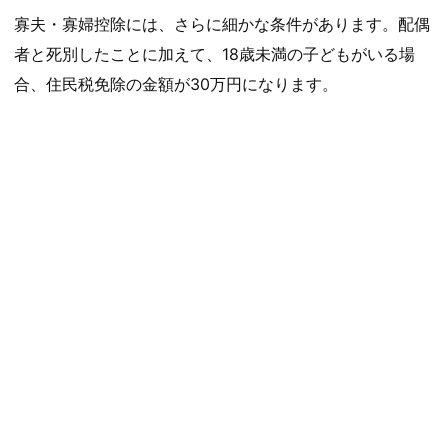
寡夫・寡婦控除には、さらに細かな条件があります。配偶
者と死別したことに加えて、18歳未満の子どもがいる場
合、住民税免除の金額が30万円になります。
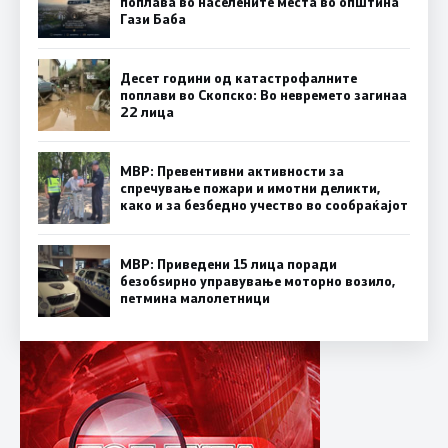
поплава во населените места во општина
Гази Баба
Десет години од катастрофалните
поплави во Скопско: Во невремето загинаа
22 лица
МВР: Превентивни активности за
спречување пожари и имотни деликти,
како и за безбедно учество во сообраќајот
МВР: Приведени 15 лица поради
безобѕирно управување моторно возило,
петмина малолетници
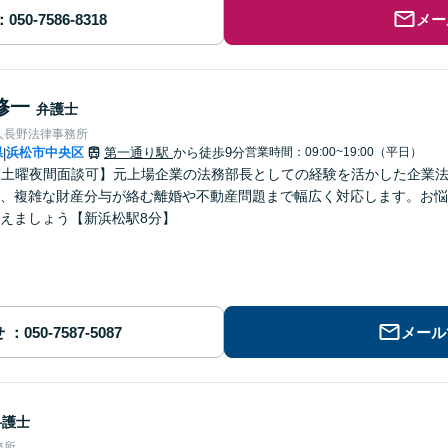
メー
修一
弁護士
人長野法律事務所
県
浜松市中央区
第一通り駅
から徒歩9分
営業時間：09:00~19:00（平日）
|
・土曜夜間面談可】元上場企業の法務部長としての経験を活かした企業
、複雑な財産分与が絡む離婚や不動産問題まで幅広く対応します。お悩
えましょう【新浜松駅8分】
せ
メール
弁護士
務所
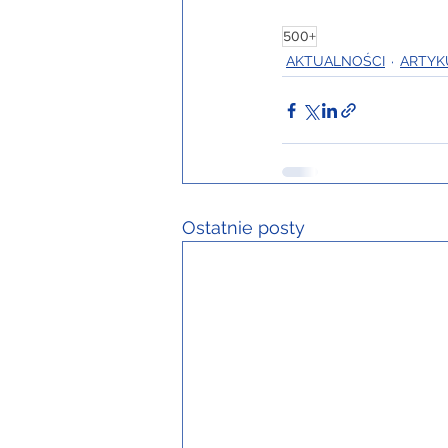
500+
AKTUALNOŚCI
ARTYK
Ostatnie posty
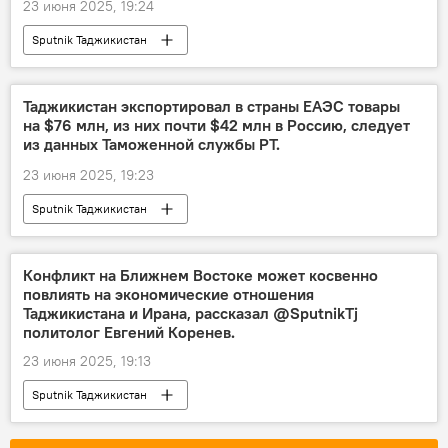
23 июня 2025, 19:24
Sputnik Таджикистан
Таджикистан экспортировал в страны ЕАЭС товары
на $76 млн, из них почти $42 млн в Россию, следует
из данных Таможенной службы РТ.
23 июня 2025, 19:23
Sputnik Таджикистан
Конфликт на Ближнем Востоке может косвенно
повлиять на экономические отношения
Таджикистана и Ирана, рассказал @SputnikTj
политолог Евгений Коренев.
23 июня 2025, 19:13
Sputnik Таджикистан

# [Try it]
Extract every line of text from the data above, reproducing each line verbatim and in its original order, and leave the pictures out of your answer.

# [Completed exercise]
寡夫・寡婦控除には、さらに細かな条件があります。配偶
者と死別したことに加えて、18歳未満の子どもがいる場
合、住民税免除の金額が30万円になります。
поплава во населените места во општина
Гази Баба
Десет години од катастрофалните
поплави во Скопско: Во невремето загинаа
22 лица
МВР: Превентивни активности за
спречување пожари и имотни деликти,
како и за безбедно учество во сообраќајот
МВР: Приведени 15 лица поради
безобѕирно управување моторно возило,
петмина малолетници
メー
修一
弁護士
人長野法律事務所
県
浜松市中央区
第一通り駅
から徒歩9分
営業時間：09:00~19:00（平日）
|
・土曜夜間面談可】元上場企業の法務部長としての経験を活かした企業
、複雑な財産分与が絡む離婚や不動産問題まで幅広く対応します。お悩
えましょう【新浜松駅8分】
せ
メール
弁護士
務所
500+
AKTUALNOŚCI
ARTYK
Ostatnie posty
23 июня 2025, 19:24
Sputnik Таджикистан
Таджикистан экспортировал в страны ЕАЭС товары
на $76 млн, из них почти $42 млн в Россию, следует
из данных Таможенной службы РТ.
23 июня 2025, 19:23
Sputnik Таджикистан
Конфликт на Ближнем Востоке может косвенно
повлиять на экономические отношения
Таджикистана и Ирана, рассказал @SputnikTj
политолог Евгений Коренев.
23 июня 2025, 19:13
Sputnik Таджикистан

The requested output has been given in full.